▶ [Problem to work on]:
Report every line of the data that includes "CARRITO".

[Stored dataset items]
*** Block opens ***

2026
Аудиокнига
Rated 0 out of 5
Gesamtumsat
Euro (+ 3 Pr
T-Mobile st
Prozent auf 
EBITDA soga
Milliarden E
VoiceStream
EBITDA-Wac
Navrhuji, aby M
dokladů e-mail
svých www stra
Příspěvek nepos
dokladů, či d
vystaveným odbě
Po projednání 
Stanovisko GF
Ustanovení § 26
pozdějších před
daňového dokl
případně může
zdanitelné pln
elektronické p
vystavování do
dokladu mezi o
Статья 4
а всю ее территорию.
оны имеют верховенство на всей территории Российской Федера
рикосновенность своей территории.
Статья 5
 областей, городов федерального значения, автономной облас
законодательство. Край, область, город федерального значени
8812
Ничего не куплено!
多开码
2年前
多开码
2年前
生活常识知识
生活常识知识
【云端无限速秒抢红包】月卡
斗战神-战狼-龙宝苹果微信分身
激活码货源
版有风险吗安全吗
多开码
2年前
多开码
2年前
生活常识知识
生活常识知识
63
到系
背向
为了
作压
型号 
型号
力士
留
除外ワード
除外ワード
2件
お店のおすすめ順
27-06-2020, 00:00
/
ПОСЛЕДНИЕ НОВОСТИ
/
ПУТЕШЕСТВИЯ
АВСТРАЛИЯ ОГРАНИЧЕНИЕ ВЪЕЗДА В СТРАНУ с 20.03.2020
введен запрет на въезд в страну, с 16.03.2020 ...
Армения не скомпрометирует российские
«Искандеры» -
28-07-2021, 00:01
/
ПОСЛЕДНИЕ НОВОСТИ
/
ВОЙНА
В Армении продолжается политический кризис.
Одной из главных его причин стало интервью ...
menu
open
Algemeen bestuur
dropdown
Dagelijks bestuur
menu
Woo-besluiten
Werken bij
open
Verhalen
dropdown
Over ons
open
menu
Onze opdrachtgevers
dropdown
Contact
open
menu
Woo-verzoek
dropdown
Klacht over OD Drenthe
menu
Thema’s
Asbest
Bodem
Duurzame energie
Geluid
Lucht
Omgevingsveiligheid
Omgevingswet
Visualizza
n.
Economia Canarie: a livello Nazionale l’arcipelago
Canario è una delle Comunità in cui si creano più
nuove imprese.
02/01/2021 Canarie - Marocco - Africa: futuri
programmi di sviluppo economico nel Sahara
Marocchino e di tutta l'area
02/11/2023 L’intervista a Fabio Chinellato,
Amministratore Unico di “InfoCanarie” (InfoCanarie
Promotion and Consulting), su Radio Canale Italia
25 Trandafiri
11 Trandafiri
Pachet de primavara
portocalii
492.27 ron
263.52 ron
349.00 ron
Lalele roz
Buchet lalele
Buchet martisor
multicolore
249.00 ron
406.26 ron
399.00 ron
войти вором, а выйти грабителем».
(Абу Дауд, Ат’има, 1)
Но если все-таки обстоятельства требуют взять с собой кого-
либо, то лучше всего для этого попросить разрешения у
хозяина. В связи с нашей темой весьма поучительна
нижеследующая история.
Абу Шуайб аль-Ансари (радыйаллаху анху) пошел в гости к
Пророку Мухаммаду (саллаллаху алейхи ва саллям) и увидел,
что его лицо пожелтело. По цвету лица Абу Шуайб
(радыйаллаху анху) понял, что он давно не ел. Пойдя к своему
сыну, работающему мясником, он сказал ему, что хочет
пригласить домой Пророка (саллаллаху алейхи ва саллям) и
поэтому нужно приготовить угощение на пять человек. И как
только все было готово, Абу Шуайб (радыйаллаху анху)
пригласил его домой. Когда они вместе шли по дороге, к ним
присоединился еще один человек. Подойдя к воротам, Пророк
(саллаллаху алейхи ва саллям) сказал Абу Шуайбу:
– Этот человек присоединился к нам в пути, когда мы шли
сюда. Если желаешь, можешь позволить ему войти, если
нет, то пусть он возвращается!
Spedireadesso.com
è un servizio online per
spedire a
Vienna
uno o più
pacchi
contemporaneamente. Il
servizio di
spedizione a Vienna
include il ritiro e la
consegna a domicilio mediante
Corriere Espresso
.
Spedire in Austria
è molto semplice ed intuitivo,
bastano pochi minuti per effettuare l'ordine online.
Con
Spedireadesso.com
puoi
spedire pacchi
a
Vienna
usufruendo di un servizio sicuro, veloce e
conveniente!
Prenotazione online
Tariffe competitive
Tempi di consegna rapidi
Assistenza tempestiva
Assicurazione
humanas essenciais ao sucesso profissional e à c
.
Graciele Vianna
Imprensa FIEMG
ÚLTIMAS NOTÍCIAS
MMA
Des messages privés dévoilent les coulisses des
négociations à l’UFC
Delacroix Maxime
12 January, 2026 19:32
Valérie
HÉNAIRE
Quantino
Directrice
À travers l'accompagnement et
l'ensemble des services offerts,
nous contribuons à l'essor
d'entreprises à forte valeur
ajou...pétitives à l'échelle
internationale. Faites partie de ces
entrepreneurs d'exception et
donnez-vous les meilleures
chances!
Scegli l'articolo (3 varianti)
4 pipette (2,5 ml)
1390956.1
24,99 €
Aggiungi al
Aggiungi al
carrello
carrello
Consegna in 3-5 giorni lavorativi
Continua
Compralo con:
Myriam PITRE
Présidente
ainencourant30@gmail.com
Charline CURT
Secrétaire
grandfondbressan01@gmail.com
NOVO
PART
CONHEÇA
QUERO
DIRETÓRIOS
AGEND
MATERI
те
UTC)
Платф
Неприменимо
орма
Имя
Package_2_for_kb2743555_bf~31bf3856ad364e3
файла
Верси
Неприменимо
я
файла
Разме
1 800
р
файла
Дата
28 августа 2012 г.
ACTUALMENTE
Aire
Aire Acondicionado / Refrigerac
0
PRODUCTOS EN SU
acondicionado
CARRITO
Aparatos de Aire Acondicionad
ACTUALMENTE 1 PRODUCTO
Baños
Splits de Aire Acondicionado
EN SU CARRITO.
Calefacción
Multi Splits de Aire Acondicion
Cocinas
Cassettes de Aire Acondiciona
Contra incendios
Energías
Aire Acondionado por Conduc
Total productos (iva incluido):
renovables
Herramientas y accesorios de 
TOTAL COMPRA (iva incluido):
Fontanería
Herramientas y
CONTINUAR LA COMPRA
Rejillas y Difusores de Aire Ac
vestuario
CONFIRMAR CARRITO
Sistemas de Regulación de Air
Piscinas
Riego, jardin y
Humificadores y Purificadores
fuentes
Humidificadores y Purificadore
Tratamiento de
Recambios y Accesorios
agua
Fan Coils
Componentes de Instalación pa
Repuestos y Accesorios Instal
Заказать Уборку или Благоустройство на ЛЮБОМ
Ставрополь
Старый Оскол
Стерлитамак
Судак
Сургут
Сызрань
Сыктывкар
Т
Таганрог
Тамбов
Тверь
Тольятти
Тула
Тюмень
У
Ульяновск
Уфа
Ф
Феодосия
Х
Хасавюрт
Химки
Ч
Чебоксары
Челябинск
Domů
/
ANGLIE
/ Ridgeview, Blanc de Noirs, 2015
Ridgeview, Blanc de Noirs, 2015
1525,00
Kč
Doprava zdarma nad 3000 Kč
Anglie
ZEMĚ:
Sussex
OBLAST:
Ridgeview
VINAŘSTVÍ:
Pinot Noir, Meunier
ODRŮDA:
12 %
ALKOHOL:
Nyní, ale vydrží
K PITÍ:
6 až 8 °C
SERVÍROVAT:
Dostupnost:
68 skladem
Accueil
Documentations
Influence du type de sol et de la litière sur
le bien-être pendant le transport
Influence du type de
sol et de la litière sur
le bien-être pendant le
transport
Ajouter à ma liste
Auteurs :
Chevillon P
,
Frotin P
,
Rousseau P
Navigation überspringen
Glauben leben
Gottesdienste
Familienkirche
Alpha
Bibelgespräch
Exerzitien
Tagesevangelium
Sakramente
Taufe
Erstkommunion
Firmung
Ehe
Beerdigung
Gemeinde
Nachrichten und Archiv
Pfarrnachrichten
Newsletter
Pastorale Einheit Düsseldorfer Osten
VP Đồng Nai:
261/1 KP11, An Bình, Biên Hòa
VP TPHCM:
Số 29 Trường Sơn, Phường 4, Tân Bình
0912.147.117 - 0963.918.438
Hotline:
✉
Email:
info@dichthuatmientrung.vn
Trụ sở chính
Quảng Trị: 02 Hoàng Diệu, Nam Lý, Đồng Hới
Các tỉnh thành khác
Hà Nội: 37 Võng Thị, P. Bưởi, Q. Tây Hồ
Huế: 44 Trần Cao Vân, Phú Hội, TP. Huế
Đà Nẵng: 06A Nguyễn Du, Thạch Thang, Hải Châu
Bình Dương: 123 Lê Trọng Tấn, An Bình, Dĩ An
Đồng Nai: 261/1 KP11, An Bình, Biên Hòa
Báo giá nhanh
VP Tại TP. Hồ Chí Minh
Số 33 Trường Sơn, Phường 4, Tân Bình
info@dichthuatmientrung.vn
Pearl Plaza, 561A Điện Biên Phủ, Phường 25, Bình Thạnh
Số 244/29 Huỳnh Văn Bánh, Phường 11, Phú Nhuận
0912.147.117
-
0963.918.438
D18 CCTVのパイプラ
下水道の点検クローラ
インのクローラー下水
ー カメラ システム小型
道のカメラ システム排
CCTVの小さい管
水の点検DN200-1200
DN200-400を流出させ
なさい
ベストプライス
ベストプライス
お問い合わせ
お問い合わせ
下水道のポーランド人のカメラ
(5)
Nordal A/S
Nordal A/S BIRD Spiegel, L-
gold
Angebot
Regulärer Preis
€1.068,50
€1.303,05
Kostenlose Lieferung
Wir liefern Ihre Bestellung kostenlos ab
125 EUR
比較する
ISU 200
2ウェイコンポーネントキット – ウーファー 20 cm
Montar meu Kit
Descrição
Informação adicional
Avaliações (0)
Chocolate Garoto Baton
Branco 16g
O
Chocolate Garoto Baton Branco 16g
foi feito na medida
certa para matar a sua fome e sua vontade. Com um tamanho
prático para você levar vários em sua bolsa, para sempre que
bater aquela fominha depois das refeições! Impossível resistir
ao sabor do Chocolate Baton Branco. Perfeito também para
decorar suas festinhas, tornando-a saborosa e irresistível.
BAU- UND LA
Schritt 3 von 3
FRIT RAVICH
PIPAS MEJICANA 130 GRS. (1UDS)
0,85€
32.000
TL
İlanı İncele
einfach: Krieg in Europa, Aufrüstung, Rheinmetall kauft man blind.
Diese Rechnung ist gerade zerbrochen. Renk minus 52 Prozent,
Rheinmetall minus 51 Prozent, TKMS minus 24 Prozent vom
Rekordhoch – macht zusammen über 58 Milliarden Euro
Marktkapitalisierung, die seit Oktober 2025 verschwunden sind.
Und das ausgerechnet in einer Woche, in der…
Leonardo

*** Block closes ***

▶ [Expected answer]:
CARRITO
EN SU CARRITO.
CONFIRMAR CARRITO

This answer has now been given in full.